In just the past ten years, Direct Air Capture (DAC) technology has proved to be a promising industry. At the beginning of last decade, megaton scale DAC costs were over $1,000 per ton, but have since decreased to between $250 to $600, depending on the technology choice, low-carbon energy source, and the scale of their deployment. In context, these figures exaggerate the true cost of DAC technology, as most DAC projects in the status quo do not benefit from economies of scale due to their rather small size. However, although the industry has shown promising developments, federal intervention is still necessary in order to lower initial capital costs to promote large scale adoption. At least nine million tons of DAC capacity need to be operational in 2030 for the U.S. to be on track to meet 2050 carbon removal targets, and as of now, only ten large-scale carbon capture and sequestration plants have been fully constructed in the U.S. However, corporation 1PointFive is on track to begin constructing a DAC facility located in Texas capable of capturing one million metric tons of carbon dioxide annually, paving the way for the U.S. to spearhead innovation in this industry going forward.
Section 45Q Tax Credit and the Future of the CCS industry
The federal government has made efforts to incentivize the use of carbon capture technology, but its effectiveness in increasing the viability of the industry remains questionable. Section 45Q was added to the Internal Revenue Code in 2008 to provide tax credits per ton of carbon captured and sequestered/reused. However, the initial form of Section 45Q failed to spur industry growth at an effective rate, due to the credit only being available for the first 75 million tons of carbon captured, as well as requiring a minimum of 500,000 metric tons of carbon captured per year.

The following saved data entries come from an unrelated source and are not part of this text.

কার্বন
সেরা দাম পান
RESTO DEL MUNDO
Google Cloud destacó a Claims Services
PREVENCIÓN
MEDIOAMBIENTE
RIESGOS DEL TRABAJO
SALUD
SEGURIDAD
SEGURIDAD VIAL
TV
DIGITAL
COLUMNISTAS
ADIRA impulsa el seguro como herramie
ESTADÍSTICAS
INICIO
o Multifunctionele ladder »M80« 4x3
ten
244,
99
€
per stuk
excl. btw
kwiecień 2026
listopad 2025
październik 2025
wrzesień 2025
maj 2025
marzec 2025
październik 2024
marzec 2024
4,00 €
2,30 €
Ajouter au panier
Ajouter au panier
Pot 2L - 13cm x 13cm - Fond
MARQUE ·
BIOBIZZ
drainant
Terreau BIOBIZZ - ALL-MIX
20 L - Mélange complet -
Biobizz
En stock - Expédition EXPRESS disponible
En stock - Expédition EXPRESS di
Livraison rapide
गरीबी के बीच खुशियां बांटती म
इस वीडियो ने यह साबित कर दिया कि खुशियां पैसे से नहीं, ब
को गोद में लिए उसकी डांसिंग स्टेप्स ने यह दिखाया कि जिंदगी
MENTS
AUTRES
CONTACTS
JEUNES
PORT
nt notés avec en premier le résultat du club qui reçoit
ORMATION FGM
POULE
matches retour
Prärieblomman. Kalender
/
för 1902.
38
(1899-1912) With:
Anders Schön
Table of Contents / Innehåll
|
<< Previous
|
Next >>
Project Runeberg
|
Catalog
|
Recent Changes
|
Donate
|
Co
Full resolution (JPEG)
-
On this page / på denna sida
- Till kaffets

Just last month, a bipartisan bill named the Coordinated Action to Capture Harmful Emissions (CATCH) Act was introduced in the House of Representatives to modify the value of the 45Q tax credit. The bill expands eligibility by eliminating any annual carbon capture minimum needed to qualify for the tax credit, and increases its value to $85/metric ton of CO2 stored underground, and $60/metric ton of CO2 captured and converted into zero-fuels, chemicals, etc., a large expansion from $50/t and $35/t, respectively. The introduction of the bill has created excitement regards to the potential of the industry going forward, with Lee Beck, international director of the Carbon Capture, Clean Air Task Force stating the bill “forms the first-ever comprehensive carbon capture, removal, and storage commercialization policy package and could grow US carbon management capacity 13-fold by the mid-2030s, according to our analysis.”